La lettre de ''L'Express''

Souligne les ambivalences que créées la volonté de l'intégration algérienne chez les propriétaires terriens en Algérie.
« Les rapports journaliers doivent matérialiser désormais notre titre de compatriote. »
Avec ce génie du verbe qui lui est propre, le général Massu vient de donner, à la radio, cette nouvelle définition de ce que l'on a appelé plus joliment « l'intégration des âmes », opération que son infatigable épouse compte poursuivre à l'aide de machines à coudre.
La conquête des cœurs par la machine à coudre est sans doute l'une de ces méthodes de guerre que le colonel Bigeard s'est montré incapable d'apprécier. D'où son récent exil. Mais enfin, jusque-là, tout allait pour le mieux. Les bonnes intentions des intégrationnistes ne dérangeaient personne. Les hommes qui mènent depuis quatre ans l'affaire d'Algérie comme il leur convient qu'elle soit menée, c'est-à-dire le grand colonat, pouvaient laisser sans danger les militaires jouer avec ce hochet et accomplir solennellement l'unification des timbres-poste. Et puis voilà que rien ne va plus.
C'est que la première application pratique de l'intégration a failli coûter un peu d'argent aux hommes d'affaires d'Algérie. Oh ! très peu !
Personne n'a encore eu l'impertinence de suggérer aux grands propriétaires d'égaliser les salaires entre la métropole et l'Algérie ; ni même de les augmenter de façon substantielle. Non. Il ne s'agissait, pour le moment, que de 30 francs par litre d'essence.
Puisque, depuis le 13 mai, la France s'étend officiellement de Dunkerque à Tamanrasset, il pouvait paraître illogique et même défaitiste dans l'inspiration — de faire payer l'essence 94 fr. 80 aux Français de Dunkerque et 49 fr. 80 aux Français de Tamanrasset.
Les services du ministère des Finances déclaraient donc, jeudi, qu'à l'augmentation de 2 fr. 80 imposée à la métropole correspondrait une augmentation de francs imposée en Algérie. Ce qui laissait encore aux consommateurs d'Algérie un privilège assez appréciable.
Le général de Gaulle, qui ne manque pas d'humour, aurait pleinement apprécié, dit-on, cette occasion secondaire, mais précise, de faire mesurer aux cœurs naïfs où s'arrête, à Alger, la volonté de s'engager, autrement qu'en paroles, sur la voie grandiose de l'intégration.

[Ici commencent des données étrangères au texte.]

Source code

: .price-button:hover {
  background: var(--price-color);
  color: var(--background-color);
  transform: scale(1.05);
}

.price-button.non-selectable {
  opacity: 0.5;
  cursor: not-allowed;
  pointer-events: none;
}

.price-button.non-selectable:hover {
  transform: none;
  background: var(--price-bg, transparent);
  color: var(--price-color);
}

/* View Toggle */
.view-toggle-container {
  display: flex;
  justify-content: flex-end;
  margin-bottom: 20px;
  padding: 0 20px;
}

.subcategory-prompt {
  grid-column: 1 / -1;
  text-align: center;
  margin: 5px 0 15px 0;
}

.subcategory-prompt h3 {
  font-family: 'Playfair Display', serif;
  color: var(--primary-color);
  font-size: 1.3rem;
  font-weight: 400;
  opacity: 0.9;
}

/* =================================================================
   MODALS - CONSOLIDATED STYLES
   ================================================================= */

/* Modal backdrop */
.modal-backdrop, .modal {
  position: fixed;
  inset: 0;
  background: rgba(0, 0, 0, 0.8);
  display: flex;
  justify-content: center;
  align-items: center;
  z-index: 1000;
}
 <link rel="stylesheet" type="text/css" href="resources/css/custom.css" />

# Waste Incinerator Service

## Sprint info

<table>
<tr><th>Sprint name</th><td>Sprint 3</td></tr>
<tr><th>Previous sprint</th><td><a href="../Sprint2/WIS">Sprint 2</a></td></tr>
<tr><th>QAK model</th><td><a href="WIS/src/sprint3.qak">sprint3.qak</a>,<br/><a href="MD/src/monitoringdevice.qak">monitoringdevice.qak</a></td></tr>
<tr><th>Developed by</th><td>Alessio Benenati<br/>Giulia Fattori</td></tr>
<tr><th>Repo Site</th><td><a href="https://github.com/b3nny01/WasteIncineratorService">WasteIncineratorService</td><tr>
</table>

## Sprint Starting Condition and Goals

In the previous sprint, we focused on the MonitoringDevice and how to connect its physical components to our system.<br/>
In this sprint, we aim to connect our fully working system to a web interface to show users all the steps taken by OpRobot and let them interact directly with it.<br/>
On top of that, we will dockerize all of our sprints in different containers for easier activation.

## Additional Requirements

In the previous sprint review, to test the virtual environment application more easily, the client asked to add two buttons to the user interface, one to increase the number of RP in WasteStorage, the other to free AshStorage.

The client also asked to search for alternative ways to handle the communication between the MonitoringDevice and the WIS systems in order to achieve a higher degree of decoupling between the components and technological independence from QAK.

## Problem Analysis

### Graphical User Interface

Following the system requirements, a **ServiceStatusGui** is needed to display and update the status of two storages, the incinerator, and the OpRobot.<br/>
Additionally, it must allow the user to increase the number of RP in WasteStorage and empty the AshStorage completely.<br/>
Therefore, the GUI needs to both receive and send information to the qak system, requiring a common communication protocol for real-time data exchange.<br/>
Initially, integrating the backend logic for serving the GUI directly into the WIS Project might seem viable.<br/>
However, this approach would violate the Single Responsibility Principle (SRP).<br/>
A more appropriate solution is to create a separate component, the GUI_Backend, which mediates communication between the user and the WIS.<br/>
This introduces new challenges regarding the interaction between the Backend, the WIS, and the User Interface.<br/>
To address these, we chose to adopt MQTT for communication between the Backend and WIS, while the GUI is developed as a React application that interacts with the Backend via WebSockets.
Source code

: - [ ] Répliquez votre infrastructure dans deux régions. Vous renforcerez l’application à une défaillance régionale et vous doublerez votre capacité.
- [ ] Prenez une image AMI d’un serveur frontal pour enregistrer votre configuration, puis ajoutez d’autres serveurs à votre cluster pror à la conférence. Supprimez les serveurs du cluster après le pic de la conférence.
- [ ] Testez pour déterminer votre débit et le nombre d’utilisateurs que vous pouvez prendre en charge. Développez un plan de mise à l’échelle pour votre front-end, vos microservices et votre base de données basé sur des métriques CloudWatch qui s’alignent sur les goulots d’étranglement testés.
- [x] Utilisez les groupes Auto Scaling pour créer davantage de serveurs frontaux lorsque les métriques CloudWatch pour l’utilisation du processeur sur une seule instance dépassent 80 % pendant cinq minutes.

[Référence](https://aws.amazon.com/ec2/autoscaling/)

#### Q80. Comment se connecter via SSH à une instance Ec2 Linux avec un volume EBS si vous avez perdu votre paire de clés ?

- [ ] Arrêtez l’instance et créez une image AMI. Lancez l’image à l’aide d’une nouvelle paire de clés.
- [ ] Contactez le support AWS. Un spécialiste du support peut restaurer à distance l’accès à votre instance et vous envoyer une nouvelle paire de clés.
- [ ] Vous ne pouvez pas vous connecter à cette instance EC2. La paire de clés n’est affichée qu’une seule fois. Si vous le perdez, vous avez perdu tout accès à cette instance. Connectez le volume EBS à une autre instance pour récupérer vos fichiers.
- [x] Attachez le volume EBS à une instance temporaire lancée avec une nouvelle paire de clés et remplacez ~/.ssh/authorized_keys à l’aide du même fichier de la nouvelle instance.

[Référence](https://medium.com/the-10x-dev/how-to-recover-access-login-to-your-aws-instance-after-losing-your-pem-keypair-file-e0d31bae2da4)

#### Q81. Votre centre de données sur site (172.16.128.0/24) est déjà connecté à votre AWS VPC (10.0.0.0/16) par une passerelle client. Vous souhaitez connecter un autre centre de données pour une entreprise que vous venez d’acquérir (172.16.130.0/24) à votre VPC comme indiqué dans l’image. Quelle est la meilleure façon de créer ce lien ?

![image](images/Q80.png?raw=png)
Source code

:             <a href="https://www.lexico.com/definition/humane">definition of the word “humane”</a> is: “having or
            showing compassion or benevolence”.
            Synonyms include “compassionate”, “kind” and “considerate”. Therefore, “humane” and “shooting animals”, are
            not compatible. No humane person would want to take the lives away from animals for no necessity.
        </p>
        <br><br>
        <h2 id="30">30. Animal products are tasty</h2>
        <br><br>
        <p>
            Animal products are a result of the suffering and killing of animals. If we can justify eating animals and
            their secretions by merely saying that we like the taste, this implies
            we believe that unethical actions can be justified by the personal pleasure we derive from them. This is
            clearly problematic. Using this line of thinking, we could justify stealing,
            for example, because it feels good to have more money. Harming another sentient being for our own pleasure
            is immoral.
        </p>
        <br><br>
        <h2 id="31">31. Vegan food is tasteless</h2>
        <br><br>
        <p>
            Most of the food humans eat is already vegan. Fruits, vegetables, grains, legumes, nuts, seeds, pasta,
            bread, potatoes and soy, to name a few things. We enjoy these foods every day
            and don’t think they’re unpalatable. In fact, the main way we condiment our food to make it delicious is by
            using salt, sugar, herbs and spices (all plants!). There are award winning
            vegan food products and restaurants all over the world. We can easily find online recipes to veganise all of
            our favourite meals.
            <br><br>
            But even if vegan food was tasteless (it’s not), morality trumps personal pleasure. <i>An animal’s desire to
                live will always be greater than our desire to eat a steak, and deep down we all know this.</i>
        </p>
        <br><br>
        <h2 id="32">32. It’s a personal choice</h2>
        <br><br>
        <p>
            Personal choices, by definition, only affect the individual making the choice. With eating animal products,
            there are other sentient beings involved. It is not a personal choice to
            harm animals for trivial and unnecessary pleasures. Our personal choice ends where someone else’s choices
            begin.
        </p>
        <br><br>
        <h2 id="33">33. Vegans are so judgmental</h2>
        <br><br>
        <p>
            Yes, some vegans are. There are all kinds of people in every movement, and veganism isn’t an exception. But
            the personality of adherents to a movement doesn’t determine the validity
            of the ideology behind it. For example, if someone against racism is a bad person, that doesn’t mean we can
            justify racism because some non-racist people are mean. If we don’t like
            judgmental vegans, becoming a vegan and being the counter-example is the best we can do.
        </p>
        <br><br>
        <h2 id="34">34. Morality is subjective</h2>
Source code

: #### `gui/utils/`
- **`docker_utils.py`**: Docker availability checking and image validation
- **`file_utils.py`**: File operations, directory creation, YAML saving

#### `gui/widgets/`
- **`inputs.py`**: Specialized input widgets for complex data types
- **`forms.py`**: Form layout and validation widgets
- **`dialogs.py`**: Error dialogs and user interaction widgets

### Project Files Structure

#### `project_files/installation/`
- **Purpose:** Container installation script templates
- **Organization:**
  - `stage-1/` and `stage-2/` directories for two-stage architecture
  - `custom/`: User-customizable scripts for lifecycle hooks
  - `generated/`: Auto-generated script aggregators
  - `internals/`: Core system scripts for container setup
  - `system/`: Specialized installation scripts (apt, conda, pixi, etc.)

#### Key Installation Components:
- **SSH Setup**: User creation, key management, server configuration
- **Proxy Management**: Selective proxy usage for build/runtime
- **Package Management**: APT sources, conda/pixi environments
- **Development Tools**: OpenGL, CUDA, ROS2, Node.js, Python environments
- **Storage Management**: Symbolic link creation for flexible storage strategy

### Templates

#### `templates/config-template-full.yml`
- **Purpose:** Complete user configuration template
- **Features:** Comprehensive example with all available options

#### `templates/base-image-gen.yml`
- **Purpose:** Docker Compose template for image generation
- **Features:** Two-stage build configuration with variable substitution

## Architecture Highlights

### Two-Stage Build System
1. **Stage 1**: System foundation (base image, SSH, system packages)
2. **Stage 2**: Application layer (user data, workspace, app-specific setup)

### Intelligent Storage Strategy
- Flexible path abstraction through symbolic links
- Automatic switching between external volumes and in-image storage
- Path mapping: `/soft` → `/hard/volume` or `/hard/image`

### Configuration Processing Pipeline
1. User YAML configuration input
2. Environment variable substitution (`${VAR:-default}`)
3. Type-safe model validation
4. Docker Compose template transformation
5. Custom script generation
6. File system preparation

Annoncée le 1er août, l'augmentation du prix de l'essence en Algérie était, le 2, donnée par M. Soustelle pour
« information sans fondement » ; le 3, elle était « différée » ; le 6, elle était « étudiée ».
Il faut laisser rêver les militaires, soit. Ils ont parfois leur utilité. Mais seulement jusqu'au moment où les rêves se paient. Colons et industriels n'ont même pas eu à élever la voix pour être entendus, montrant ainsi où réside la véritable puissance. Du côté des mitraillettes ? Quelle erreur ! C'est sale, une mitraillette. Et puis ça fait du bruit, ça laisse des traces. Tandis qu'un bon coffre-fort...
Il est juste de dire que pour s'assurer de si dévoués défenseurs de leurs intérêts, les hommes d'Alger n'ont pas lésiné. On ne fait pas appel en vain à leur générosité lorsqu'il s'agit de fonder un parti, de subventionner un journal, d'alimenter un fonds de propagande.
Mais s'ils donnent le pouvoir, ce n'est pas pour que l'on s'en serve contre eux ! Mettez-vous à leur place.»
L'aventure est savoureuse, car il ne s'agit point cette fois de l'honneur de l'armée, du moral des troupes, de drapeau, de sang et de larmes.
Le brouillard de patriotisme sous lequel la guerre d'Algérie est devenue, pour le plus grand nombre, un drame passionnément vécu et ressenti s'est pour un instant dissipé : le temps d'une minute de vérité.
L'intégration des âmes reste en cours.
L'intégration des portefeuilles est moins avancée.